Sie streiken schon wieder. Die Pilotengewerkschaft "Vereinigung Cockpit" hat im Tarifkonflikt mit der Lufthansa für Donnerstag den nächsten Ausstand angekündigt. Es ist die zehnte Arbeitsniederlegung der Piloten seit April dieses Jahres. Was will die Gewerkschaft mit dieser Taktik erreichen? Schadet sie sich selbst? Und ist das aktuelle Streikrecht für solche Extremfälle überhaupt noch angemessen? Unser Portal sprach mit einem Experten.
Seit Monaten läuft der Tarifkonflikt zwischen Europas grösster Airline Lufthansa und der Pilotengewerkschaft "Vereinigung Cockpit". Dabei geht es zum einen um die Übergangsrenten von rund 5.400 Piloten. Aber auch der künftige Kurs des Dax-Konzerns spielt eine Rolle. Die Aufsichtsräte des Unternehmens wollten über ein neues Konzept für eine eigene Billigfluggesellschaft beraten. Die Piloten befürchten dadurch Nachteile.
Nun spitzt sich die Situation im Arbeitskampf zu. Neuer Höhepunkt: Schon während der neunten Streikwelle am Dienstag rief die Gewerkschaft zu einem erneuten Ausstand ab Donnerstag auf. Dies ist bereits die zehnte Arbeitsniederlegung der Piloten seit April dieses Jahres.
Keine neue Streiktaktik durch Cockpit
Der Gewerkschaftsexperte Dr.
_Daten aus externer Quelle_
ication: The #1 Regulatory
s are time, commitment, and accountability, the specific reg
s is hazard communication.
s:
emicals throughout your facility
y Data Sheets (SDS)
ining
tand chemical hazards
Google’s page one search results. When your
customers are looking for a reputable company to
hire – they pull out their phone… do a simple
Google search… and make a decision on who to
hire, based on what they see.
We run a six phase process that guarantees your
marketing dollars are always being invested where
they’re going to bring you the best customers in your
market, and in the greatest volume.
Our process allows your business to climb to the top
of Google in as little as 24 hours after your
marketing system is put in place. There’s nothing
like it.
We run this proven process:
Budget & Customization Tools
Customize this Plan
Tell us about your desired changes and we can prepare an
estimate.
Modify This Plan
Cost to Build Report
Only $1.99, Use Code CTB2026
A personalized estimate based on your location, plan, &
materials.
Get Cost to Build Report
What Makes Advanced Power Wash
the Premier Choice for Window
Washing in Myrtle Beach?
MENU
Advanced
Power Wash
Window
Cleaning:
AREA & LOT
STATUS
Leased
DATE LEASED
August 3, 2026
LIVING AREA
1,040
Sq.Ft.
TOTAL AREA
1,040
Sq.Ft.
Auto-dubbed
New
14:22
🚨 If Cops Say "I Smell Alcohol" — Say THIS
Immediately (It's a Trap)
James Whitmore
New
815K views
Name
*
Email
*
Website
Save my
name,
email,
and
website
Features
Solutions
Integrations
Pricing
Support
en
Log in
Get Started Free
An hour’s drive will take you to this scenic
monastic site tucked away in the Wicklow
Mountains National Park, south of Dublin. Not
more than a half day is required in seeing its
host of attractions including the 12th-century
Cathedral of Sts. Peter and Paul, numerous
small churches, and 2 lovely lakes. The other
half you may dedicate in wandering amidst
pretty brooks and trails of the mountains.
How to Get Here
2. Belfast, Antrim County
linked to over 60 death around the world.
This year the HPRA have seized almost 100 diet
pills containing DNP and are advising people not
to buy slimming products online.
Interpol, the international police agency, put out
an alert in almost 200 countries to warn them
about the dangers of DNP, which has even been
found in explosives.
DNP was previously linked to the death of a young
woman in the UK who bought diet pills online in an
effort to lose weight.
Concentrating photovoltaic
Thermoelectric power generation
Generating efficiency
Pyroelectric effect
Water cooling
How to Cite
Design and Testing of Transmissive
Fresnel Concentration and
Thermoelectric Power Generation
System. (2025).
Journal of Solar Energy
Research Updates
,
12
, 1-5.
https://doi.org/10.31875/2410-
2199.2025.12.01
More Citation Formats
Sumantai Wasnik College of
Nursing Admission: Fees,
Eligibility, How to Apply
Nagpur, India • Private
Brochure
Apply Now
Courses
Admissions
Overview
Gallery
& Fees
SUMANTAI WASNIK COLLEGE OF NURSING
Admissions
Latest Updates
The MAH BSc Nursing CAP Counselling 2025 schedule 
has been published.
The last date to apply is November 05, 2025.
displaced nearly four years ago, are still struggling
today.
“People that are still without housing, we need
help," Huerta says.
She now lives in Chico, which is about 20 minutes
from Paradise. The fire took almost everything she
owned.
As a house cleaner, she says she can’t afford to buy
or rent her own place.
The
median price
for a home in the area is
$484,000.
Hagen Lesch vom Institut der deutschen Wirtschaft in Köln sieht in der Häufung der Streiks und ihrer kurzfristigen Ankündigungen aber keine neue Taktik. "Je früher der Streik angekündigt ist, desto länger hat die Lufthansa Zeit ihn abzufedern." Die Gewerkschaft müsse für sich entscheiden, ob sie lediglich ein Zeichen setzten oder dem Unternehmen tatsächlich schaden will.
Allerdings geht die Vereinigung Cockpit mit ihrer Taktik das Risiko ein, ihren Rückhalt in der Bevölkerung zu verlieren. "Die Unsicherheit ist ähnlich wie beim Bahnstreik riesengross", sagt Lesch. "Die Besonderheit des Verkehrssektors ist es, dass allein die Androhung eines Streiks wirtschaftliche Auswirkungen für ein Unternehmen haben kann."
Streik kostet die Lufthansa bereit 170 Millionen Euro
Nach eigenen Angaben beläuft sich der Schaden des Streiks bei der Lufthansa bereits auf 170 Millionen Euro. Wo die Schmerzgrenze im aktuellen Konflikt liegt, kann laut IW-Experte Lesch nur das Unternehmen selbst beantworten. Die Lufthansa müsse zwischen den einmaligen Kosten des Streiks und den Kosten eines aus ihrer Sicht falschen Tarifabschlusses abwägen. "Sie wird die Streikkosten hinnehmen, wenn sie am Ende wenigstens die Reformen durchführen kann, um wettbewerbsfähig zu bleiben", so Lesch.
Während der Bahnstreik die Diskussion um die Verabschiedung eines Tarifeinheitsgesetzes befeuerte, sieht der Experte im Grundsatztarifkonflikt zwischen der Lufthansa und Cockpit keinen Grund zu Gesetzesänderungen. "Das gehört zur Tarifautonomie dazu. So etwas muss man aushalten."
Die Situation sei jedoch sehr komplex. Ein Schlichter würde den Prozess aus Sicht des Experten deutlich beschleunigen.
Missbraucht Cockpit das Streikrecht?
In der Auseinandersetzung zwischen Lufthansa und der Pilotengewerkschaft geht es neben zwei Lohnforderungen auch um die Übergangsversorgung der Piloten. Dass die Konkurrenten in beiden Fragen schon näher an der Einigung waren als nun kommuniziert, macht den Gewerkschaftsexperten Lesch jedoch misstrauisch. Angeblich sei nicht der Streit über die Übergangsregelung sondern eine strategische Entscheidung des Unternehmens Anlass des angekündigten Streiks. "Wenn das so wäre, würde Cockpit das Streikrecht missbrauchen, um in unternehmerische Entscheidungen einzugreifen." Ein sogenannter Stellvertreterstreik würde eine lange juristische Auseinandersetzung nach sich ziehen.
Bereits im Konflikt über die kurze Vorlaufzeit der Streiks hatten sich Unternehmen und Gewerkschaft vor Gericht getroffen. Die Lufthansa forderte eine Ankündigung mindestens 48 Stunden vor Streikbeginn. Cockpit bestand auf 24 Stunden. In diesem Fall gab das Arbeitsgericht der Gewerkschaft Recht.